At face value, “don’t call us” might sound counter-intuitive to a VAR born of the break-fix or on-premise installation and support model. Rumpf says changing the client’s perspective, however, is key to the whole premise of managed services. “Clients are no longer paying for service, they’re paying for success. It becomes a win–win,” says Rumpf, “because the only way that I’m profitable as an MSP is if my clients don’t call me, and the only way that clients don’t call me is if they’re successful, happy, and everything works.”

“As an MSP, it's my duty to unify the technology in the ecosystem that I'm providing. As such, it's also way easier to sell customers things. Why not sell them things that they already are using or already need and would prefer to buy from me anyway?”

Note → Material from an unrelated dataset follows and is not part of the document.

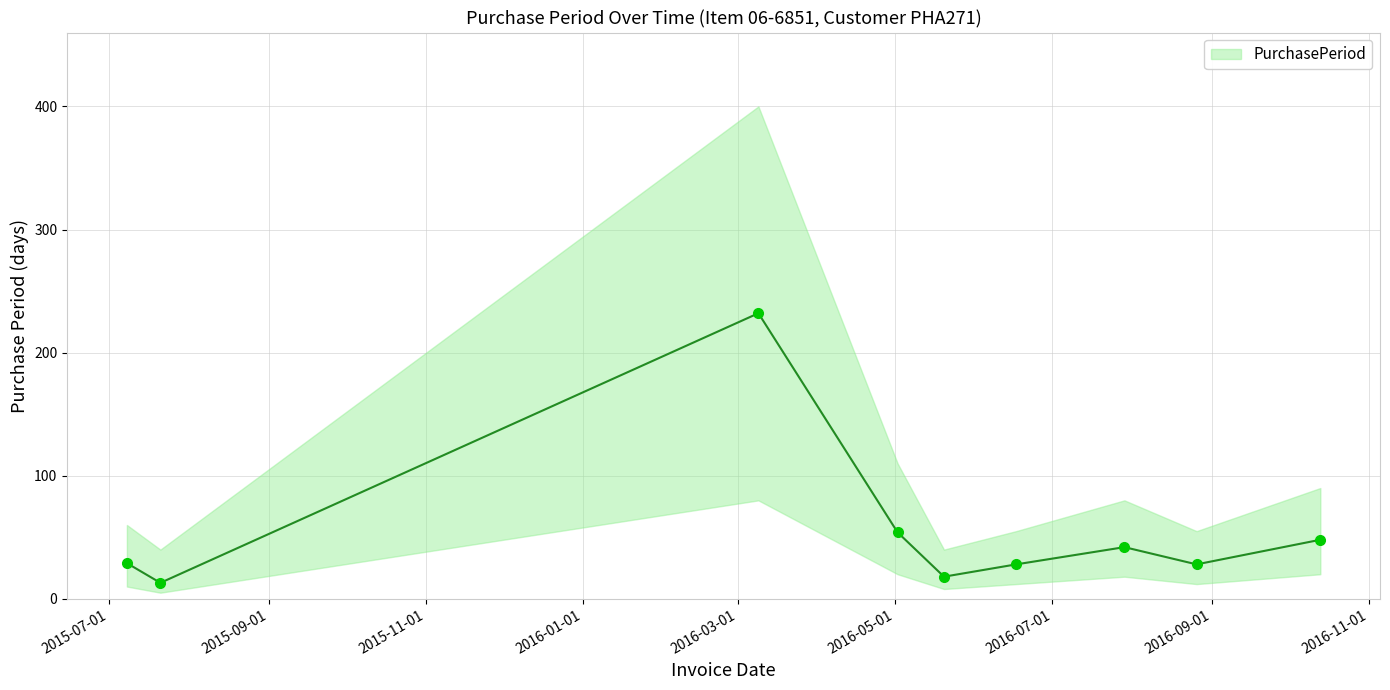

Reading left to right, what are all the values shown in this chart?

2015-07-08=29	2015-07-21=13	2016-03-09=232	2016-05-02=54	2016-05-20=18	2016-06-17=28	2016-07-29=42	2016-08-26=28	2016-10-13=48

Though we’re not sure we can believe him, Rumpf says he’s done preaching the gospel of managed services to the POS channel. “If you haven’t figured out by now how to adapt to the change in the hospitality, retail, and restaurant industries, and you haven’t believed or don’t believe that managed services is your answer, or you don’t think you’re capable of it, then I’ve tried my best to lead you to water, but I can’t make you drink.”

Flyght’s trajectory does, however, offer reason to take that sip. In the POS space, average gross top-line recurring revenue per site per month is somewhere in the vicinity of $300 to $400. After expenses, Rumpf figures most VARs are netting about $250 on the high side.

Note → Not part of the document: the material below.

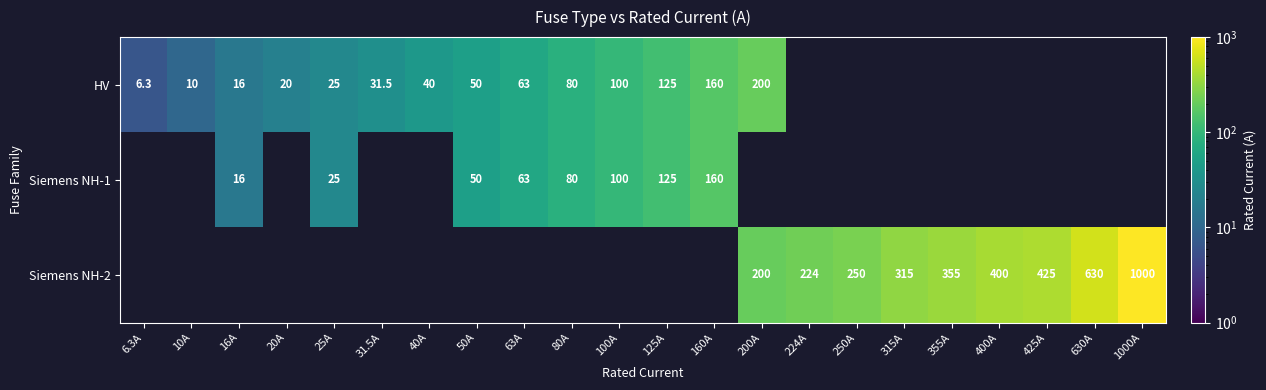

Is it true that HV equals 160.0 at 160A?

True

In 2017, Flyght’s net revenue was $430 per site per month. This year, the deals Flyght is closing are closer to $600 in net margin. Rumpf believes by 2020, that value will approach $1,200 per location per month. What’s changed? On the top line, a higher value proposition. Flyght isn’t resting on payment residuals and POS sales. It’s going after the whole IT infrastructure and thus selling more stuff for more money. The year 2020 number Rumpf offers up is a reflection of a work-in-progress above-store management software platform that he’s not divulging much about right now. On the bottom line, margins are growing at the hands of his relentless pursuit to “automate the heck out of everything.” He continues, “I believe that as an MSP, it’s my duty to unify the technology in the ecosystem that I’m providing. As such, it’s also way easier to sell customers things. Why not sell them things that they already are using or already need and would prefer to buy from me anyway?”

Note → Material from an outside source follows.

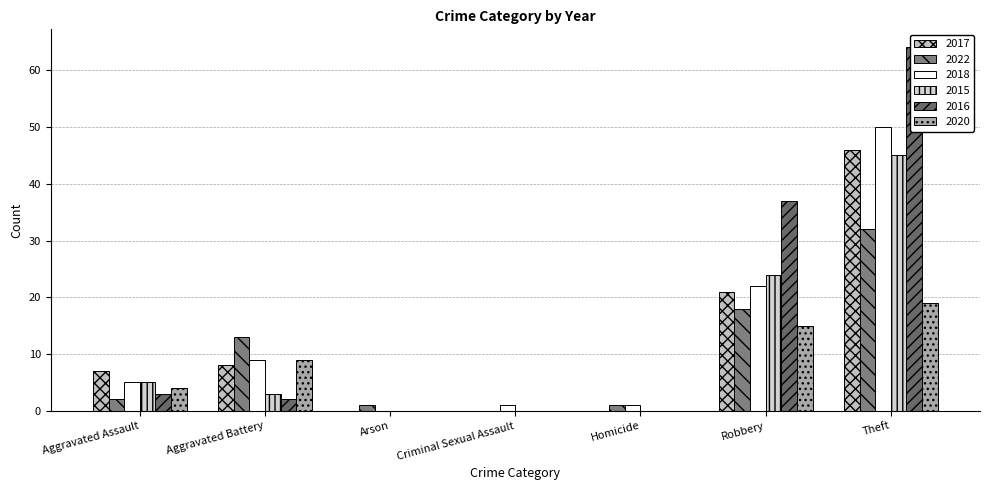

The value of 2018 at Robbery is 22. True or false?

True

POS: NO LONGER THE VAR’S GOLDEN HEN

While Rumpf holds his future plans close to the vest, it’s increasingly clear that Flyght would like to join a select segment of the POS partner community that’s adding software development to its repertoire.

“Most everyone doing anything in hospitality right now believes the POS is the central repository for ev-erything in the universe, like the sun,” says Rumpf. “I disagree vehemently with that assumption. The POS is not the wheel, but merely one more spoke.”

That’s about as much insight into Flyght’s skunkworks operation as Rumpf is willing to divulge right now, but he’s transparent about the opportunity driving the development, and it sits squarely in the hospitality solutions provider’s sweet spot. It’s that kind of blasphemous thinking that’s driving Flyght’s move toward software development. He points to the legions of $800K to million dollar-a-year merchants who are underserved by the IT channel because they’re stuck in a market gap; they can’t afford Oracle, but the legacy midmarket players are decreasingly able to meet those merchants’ needs because those vendors are being scooped up and dumbed down by giant payment ISOs. “Legacy systems are being gobbled up by the payment people for the merchant account, and that makes sense,” says Rumpf, “but all of them are following the same model, which is to develop their own software in the cloud. They’re finding that software development is hard, and they’re building predominantly for the low end of the market.”

That opens up a wide swath of opportunity for VARs and MSPs willing to offer a more sophisticated solution set — software included — to a more complex midmarket merchant. Flyght remains one to watch, and if you’re still operating as a pure-play VAR, one to emulate.